Aufzugswartung: POG-Vertrag vs. FM-Vertrag - Kosten, Unterschiede und Auswahlhilfe

Erklärung der Unterschiede zwischen POG- und FM-Wartungsverträgen für Aufzüge: Kostenvergleich, Vor- und Nachteile sowie Tipps zur Kostensenkung.

Etwa 2 Min. Lesezeit

Aufzüge in Wohngebäuden und Bürogebäuden müssen regelmäßig geprüft werden, um die Sicherheit der Nutzer zu gewährleisten.
Da Vermieter in der Regel für die Verwaltung der Aufzüge zuständig sind, ist es wichtig, sich mit den Grundlagen der Wartung vertraut zu machen.
Viele Aufzugsinspektionen sind gesetzlich vorgeschrieben. Die Wartungsverträge werden in zwei Typen unterteilt: den POG-Vertrag und den FM-Vertrag – beide mit eigenen Vor- und Nachteilen.

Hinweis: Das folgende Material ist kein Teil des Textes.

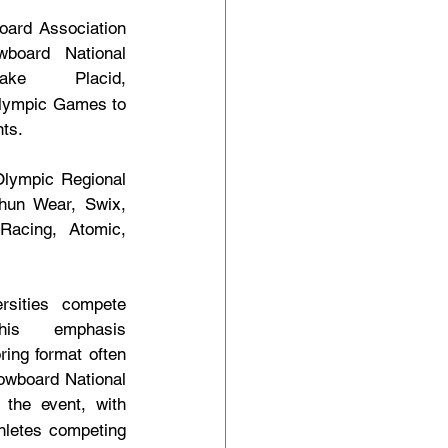
ard Association 
board National 
 Placid, 
Olympic Games to 
nts.
Olympic Regional 
un Wear, Swix, 
acing, Atomic, 
sities compete 
s emphasis 
ing format often 
nowboard National 
the event, with 
hletes competing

Grundlagen der Aufzugsinspektion

Die meisten Vermieter von Immobilien mit Aufzügen wissen, dass regelmäßige Inspektionen notwendig sind.
Es gibt verschiedene Arten von Inspektionen, die jeweils durch spezifische Gesetze geregelt sind.

Arten der Aufzugsinspektion

Es gibt drei Arten: den „Periodischen Inspektionsbericht", die „Leistungsprüfung / Regelmäßige Eigenprüfung" und die „Wartungsinspektion".
Diese Inspektionen sind gesetzlich als Pflicht des Verwalters festgelegt.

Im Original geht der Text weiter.